Протрезвев после той безумной ночи, Клодий догадался, что Нерон попытается меня предупредить. Потому и послал своих этрусских наемников следить за моим домом. Когда Нерон подошел к моим воротам, они его убили.
— Но почему они не забрали трубочку с письмом? — спросила Юлия.
— Полагаю, они просто-напросто не знали о существовании письма, как и их патрон. Клодий имеет изрядный опыт по части заговоров. Он неизменно руководствуется главным правилом конспирации — никогда и ничего не записывать. Ему и в голову не пришло, что молодой дуралей, направляясь ко мне домой, где мы могли поговорить с глазу на глаз, предпочел изложить все дело в письме. Своим наемникам он приказал убить мальчишку, но не упомянул о том, что тело следует обыскать.
— А почему он приказал убрать травницу?
— Решил замести следы. Она слишком много знала. У нее Нерон приобрел яд. Ей было известно, что ее платье предназначалось для некоей персоны мужского пола, желающей проникнуть в дом Цезаря под видом женщины, доставившей листья лавра. Такого опасного свидетеля нельзя было оставлять в живых, особенно учитывая, что она давно вызывала у меня подозрения. И Клодий заставил ее замолчать навеки.
Юлия вздрогнула.
— Эти люди не знают жалости, — пробормотала она.
— Уверяю тебя, по их стандартам убийство какой-то там крестьянки вообще не считается преступлением. Ради достижения своих целей они способны, не моргнув глазом, уничтожить население целой страны. Разумеется, я не против того, чтобы немного потеснить варваров, если это необходимо для блага и процветания Рима. Но затевать войну лишь потому, что это послужит хорошим карьерным скачком для беспринципного авантюриста — подлость и безумие.
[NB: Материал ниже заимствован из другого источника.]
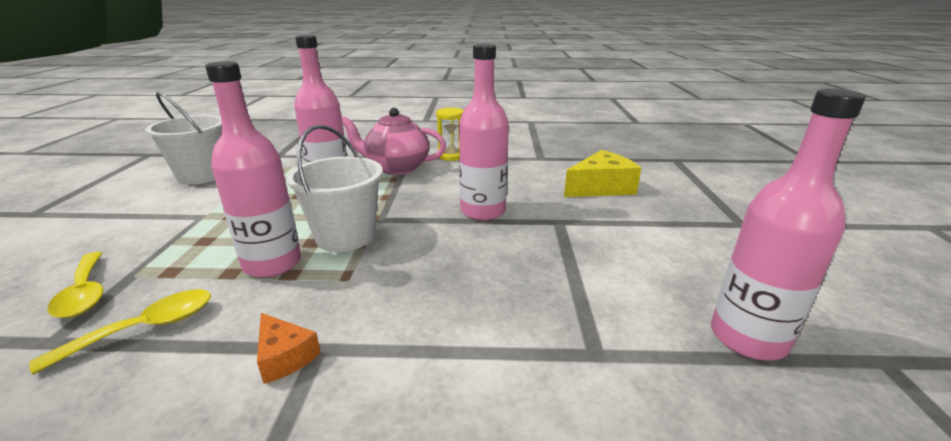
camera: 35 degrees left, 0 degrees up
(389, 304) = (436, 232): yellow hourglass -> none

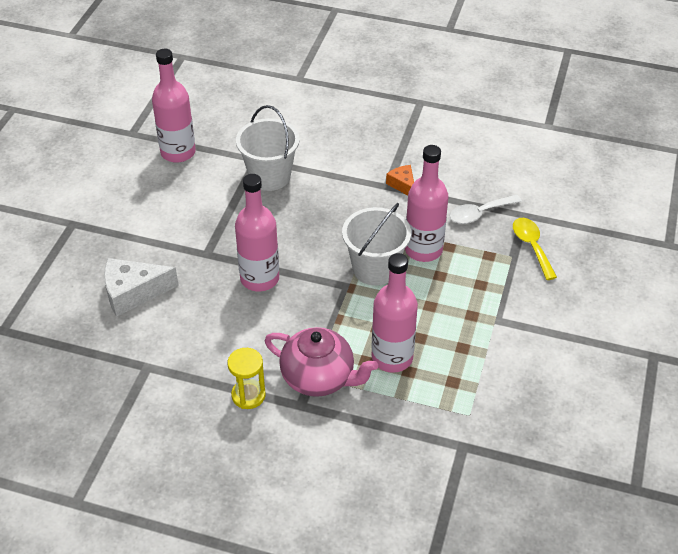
camera: 165 degrees left, 20 degrees up
(146, 328) = (479, 214): yellow spoon -> white spoon
(202, 175) = (534, 404): white bucket -> white bucket (270, 176)
(601, 187) = (133, 292): yellow cheese -> white cheese

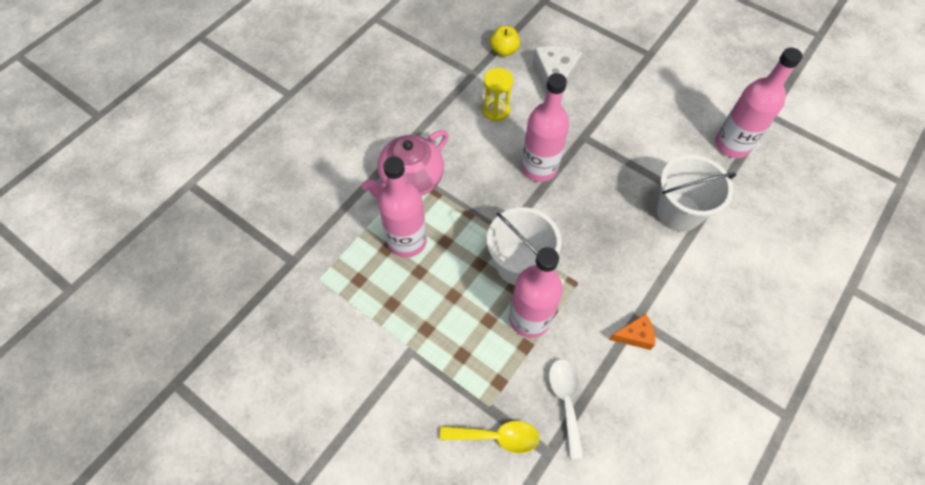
camera: 110 degrees right, 15 degrees up
(101, 347) = (504, 50): none -> yellow apple
(248, 395) = (416, 128): yellow hourglass -> yellow hourglass (496, 110)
Прежде чем выйти на улицу, я должным образом вооружился. Мой гладий не уступал по размерам легионерскому, а лезвие его было таким острым, что могло перерубить соломинку. Спрятать такой огромный гладий в складках тоги было сложновато, но подобные мелочи меня уже не волновали, и я открыто прикрепил его к поясу. Про кинжал я тоже не забыл, а вместо одного цестуса на всякий случай захватил два.